Saved data entries
== == ==

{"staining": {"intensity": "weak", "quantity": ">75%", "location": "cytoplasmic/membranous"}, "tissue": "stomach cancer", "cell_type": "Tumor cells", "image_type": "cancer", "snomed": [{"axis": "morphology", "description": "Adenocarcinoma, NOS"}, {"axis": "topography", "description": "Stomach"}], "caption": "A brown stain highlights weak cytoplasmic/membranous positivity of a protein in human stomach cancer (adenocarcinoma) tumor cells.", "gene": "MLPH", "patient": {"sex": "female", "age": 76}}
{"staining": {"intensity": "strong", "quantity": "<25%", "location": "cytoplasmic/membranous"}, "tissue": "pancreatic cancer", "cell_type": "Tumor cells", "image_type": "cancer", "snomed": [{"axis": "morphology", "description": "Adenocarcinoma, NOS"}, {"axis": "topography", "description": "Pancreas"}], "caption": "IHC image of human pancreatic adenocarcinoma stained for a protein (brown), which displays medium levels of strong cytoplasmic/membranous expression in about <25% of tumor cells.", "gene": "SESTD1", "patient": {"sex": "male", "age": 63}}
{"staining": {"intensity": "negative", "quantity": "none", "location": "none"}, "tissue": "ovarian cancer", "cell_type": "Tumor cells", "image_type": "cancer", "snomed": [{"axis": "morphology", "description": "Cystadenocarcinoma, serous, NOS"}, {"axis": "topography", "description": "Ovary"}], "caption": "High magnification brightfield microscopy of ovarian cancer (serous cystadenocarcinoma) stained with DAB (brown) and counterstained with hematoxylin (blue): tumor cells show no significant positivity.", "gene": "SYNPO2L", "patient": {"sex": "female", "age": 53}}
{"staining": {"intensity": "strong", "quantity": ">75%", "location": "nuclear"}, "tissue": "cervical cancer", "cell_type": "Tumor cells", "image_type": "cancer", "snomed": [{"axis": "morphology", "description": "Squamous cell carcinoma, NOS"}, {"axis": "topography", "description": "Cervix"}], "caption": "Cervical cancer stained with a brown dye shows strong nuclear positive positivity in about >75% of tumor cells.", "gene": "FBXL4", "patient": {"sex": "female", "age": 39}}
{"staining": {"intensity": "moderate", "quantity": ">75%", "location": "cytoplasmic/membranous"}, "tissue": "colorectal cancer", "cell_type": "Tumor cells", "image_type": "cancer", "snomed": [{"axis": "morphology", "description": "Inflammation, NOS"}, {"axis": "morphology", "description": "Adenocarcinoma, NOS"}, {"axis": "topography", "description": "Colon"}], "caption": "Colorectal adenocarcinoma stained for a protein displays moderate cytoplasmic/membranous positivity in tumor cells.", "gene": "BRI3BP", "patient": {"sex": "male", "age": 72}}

== == ==

## WHAT TO WORK ON
A word-for-word copy of the entries, from the first line through the line containing "image of human", is the whole answer.

## TASK SOLUTION
{"staining": {"intensity": "weak", "quantity": ">75%", "location": "cytoplasmic/membranous"}, "tissue": "stomach cancer", "cell_type": "Tumor cells", "image_type": "cancer", "snomed": [{"axis": "morphology", "description": "Adenocarcinoma, NOS"}, {"axis": "topography", "description": "Stomach"}], "caption": "A brown stain highlights weak cytoplasmic/membranous positivity of a protein in human stomach cancer (adenocarcinoma) tumor cells.", "gene": "MLPH", "patient": {"sex": "female", "age": 76}}
{"staining": {"intensity": "strong", "quantity": "<25%", "location": "cytoplasmic/membranous"}, "tissue": "pancreatic cancer", "cell_type": "Tumor cells", "image_type": "cancer", "snomed": [{"axis": "morphology", "description": "Adenocarcinoma, NOS"}, {"axis": "topography", "description": "Pancreas"}], "caption": "IHC image of human pancreatic adenocarcinoma stained for a protein (brown), which displays medium levels of strong cytoplasmic/membranous expression in about <25% of tumor cells.", "gene": "SESTD1", "patient": {"sex": "male", "age": 63}}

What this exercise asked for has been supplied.